Work to do >> Rewrite the records from the line holding "phylum: Chordata" through the end, inclusive, swapping every "common name" for "vernacular name" and keeping all else the same. Leave the pictures out.

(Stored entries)
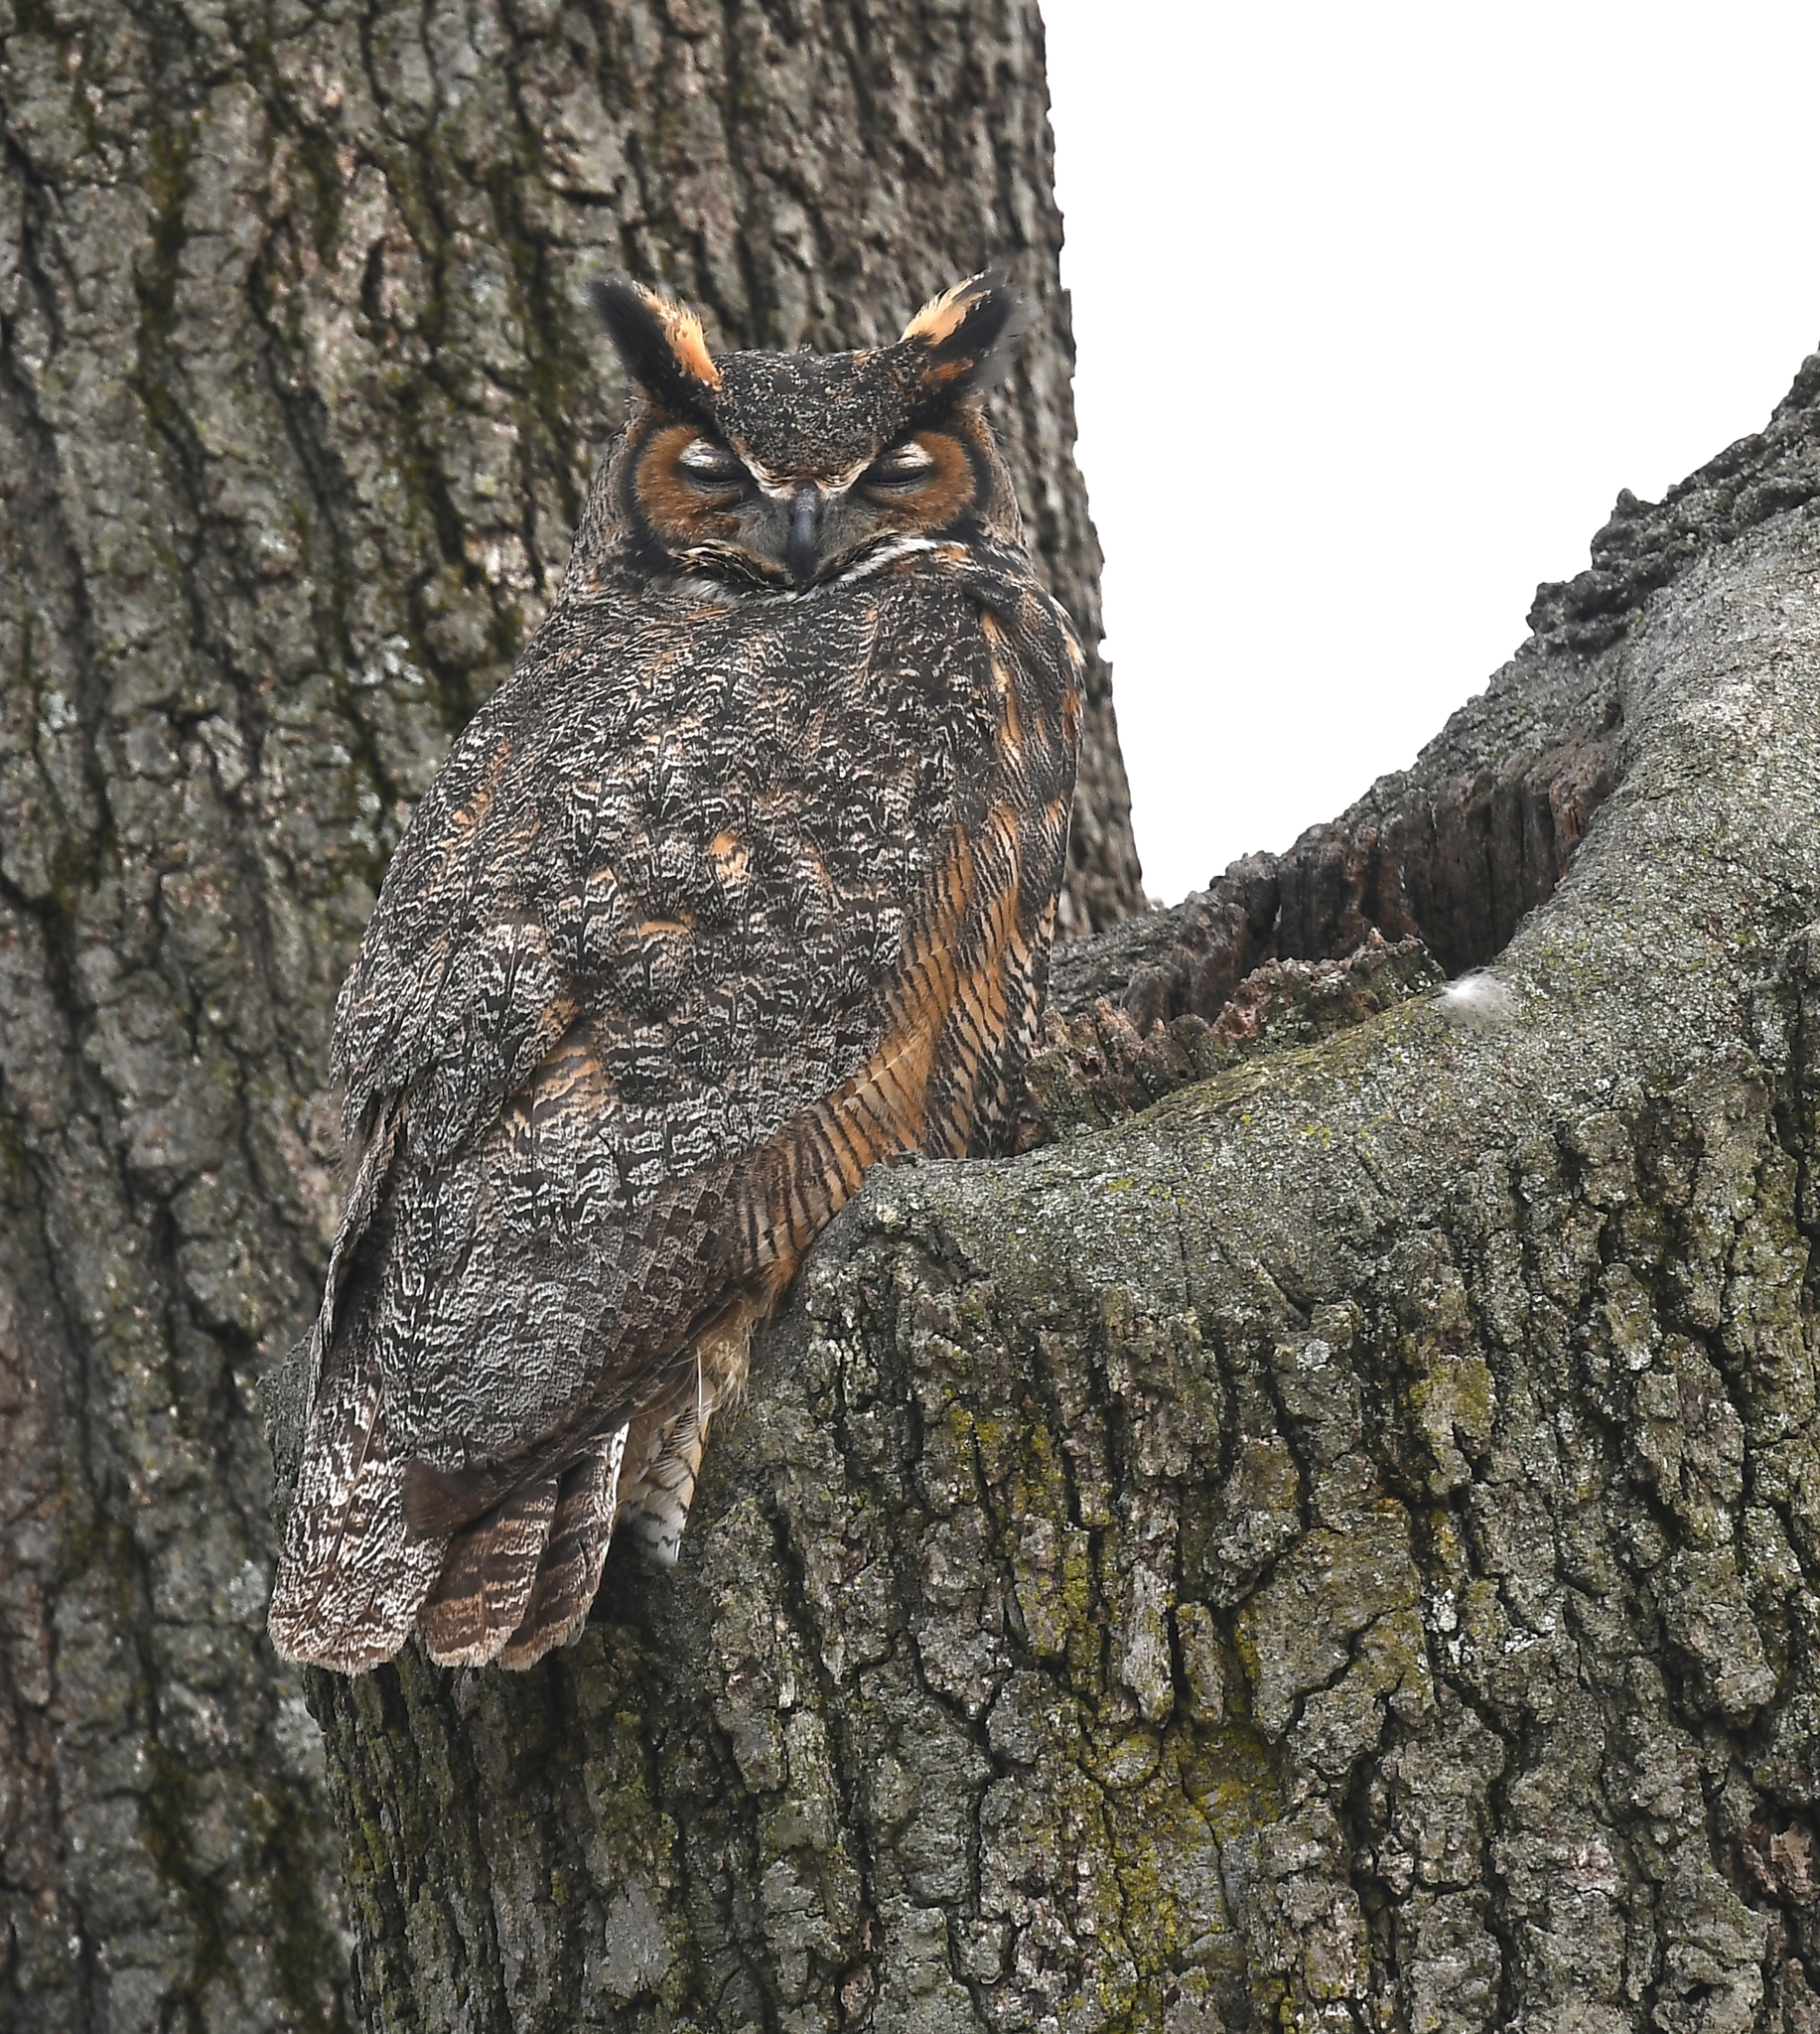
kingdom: Animalia
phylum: Chordata
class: Aves
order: Strigiformes
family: Strigidae
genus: Bubo
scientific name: Bubo virginianus
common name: Great horned owl
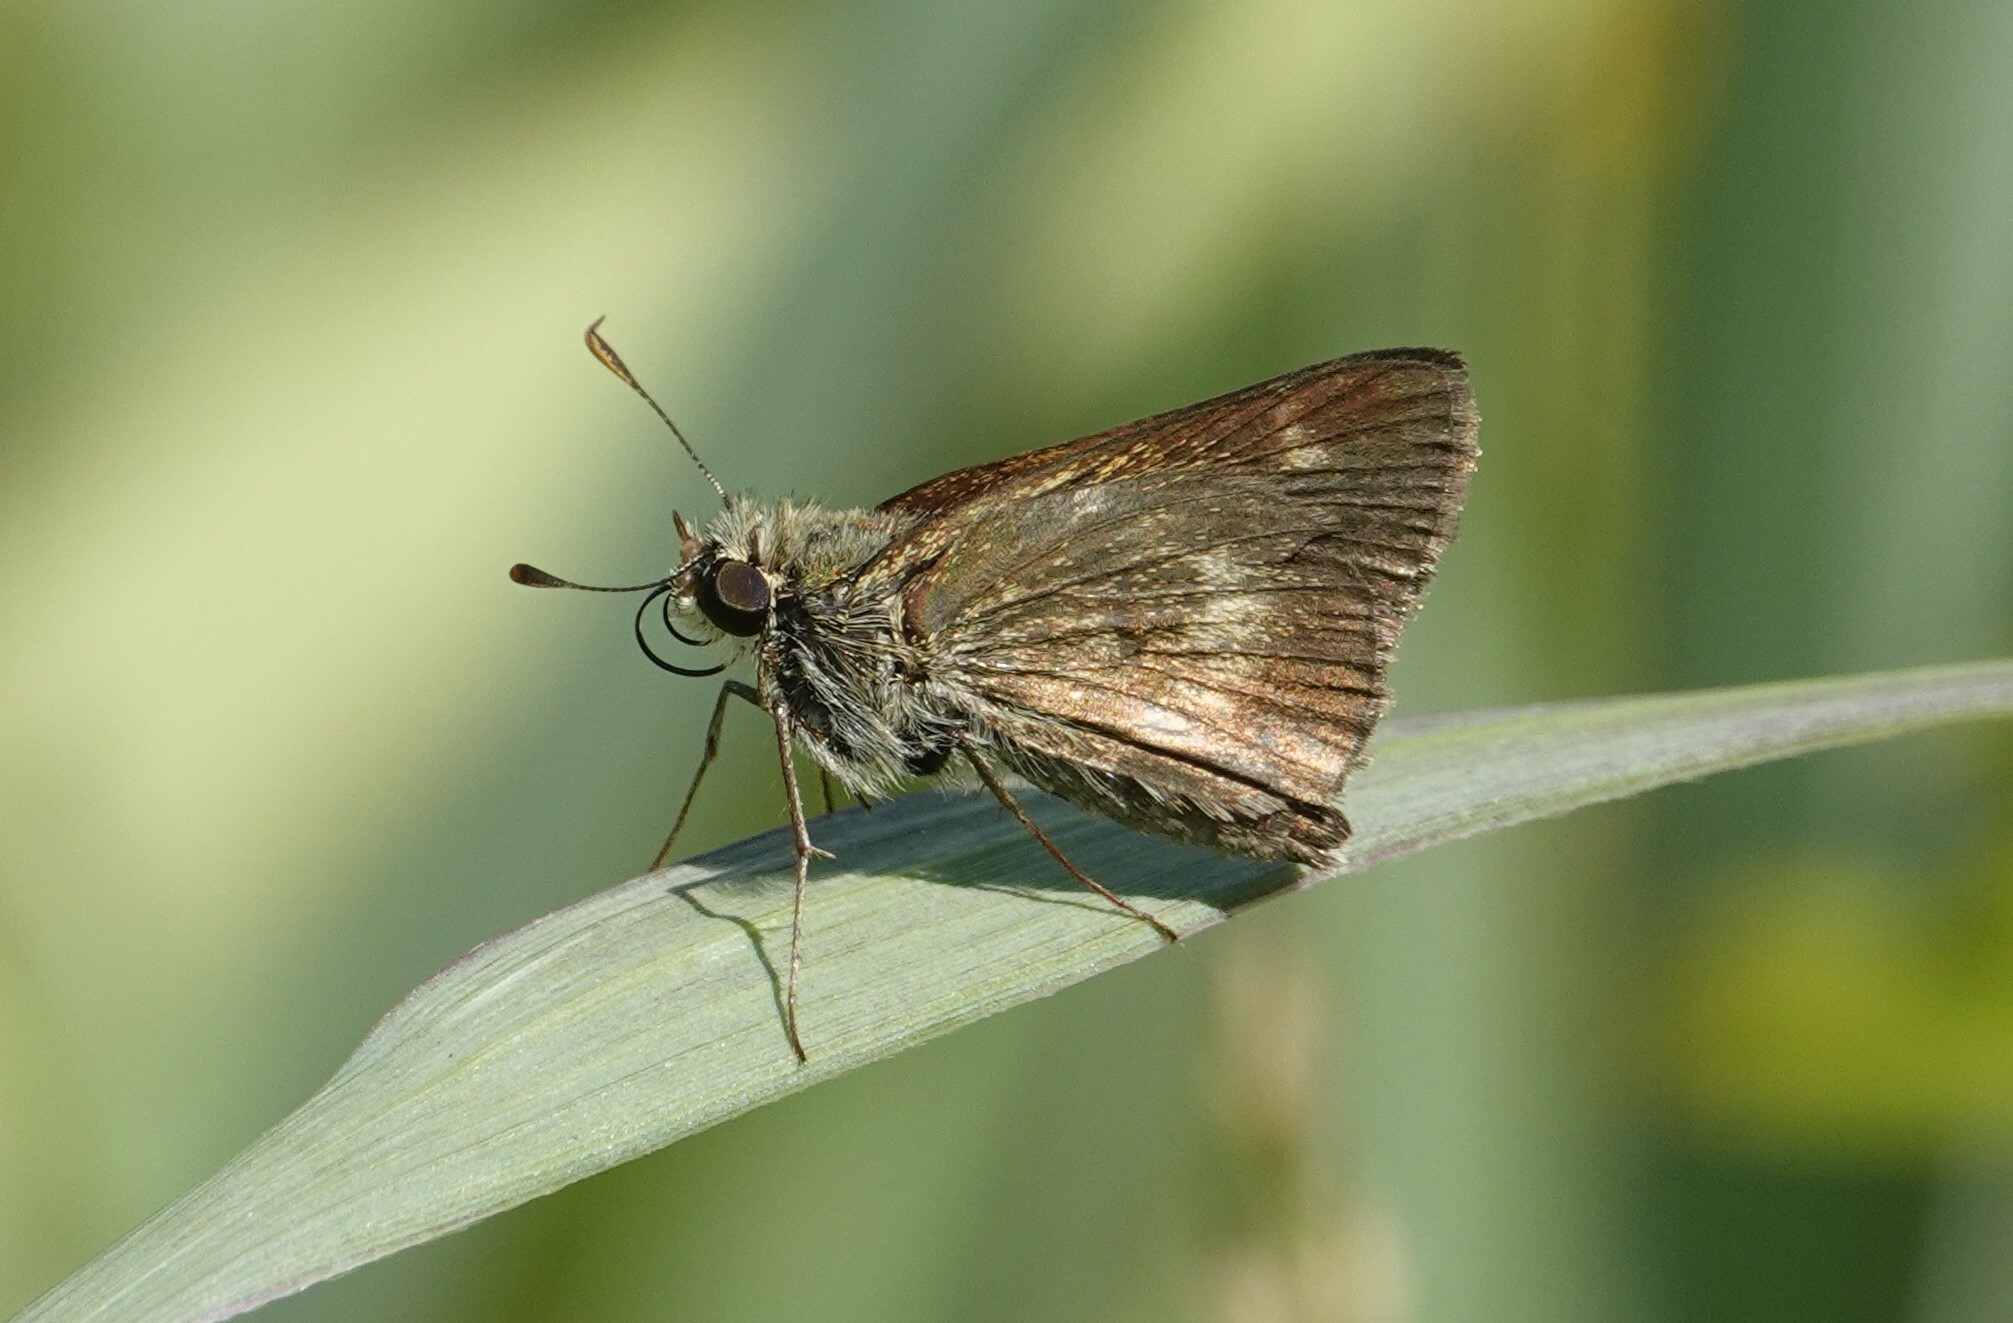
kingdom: Animalia
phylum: Arthropoda
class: Insecta
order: Lepidoptera
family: Hesperiidae
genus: Polites
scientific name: Polites egeremet
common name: Northern broken-dash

Exercise output >>
phylum: Chordata
class: Aves
order: Strigiformes
family: Strigidae
genus: Bubo
scientific name: Bubo virginianus
vernacular name: Great horned owl
kingdom: Animalia
phylum: Arthropoda
class: Insecta
order: Lepidoptera
family: Hesperiidae
genus: Polites
scientific name: Polites egeremet
vernacular name: Northern broken-dash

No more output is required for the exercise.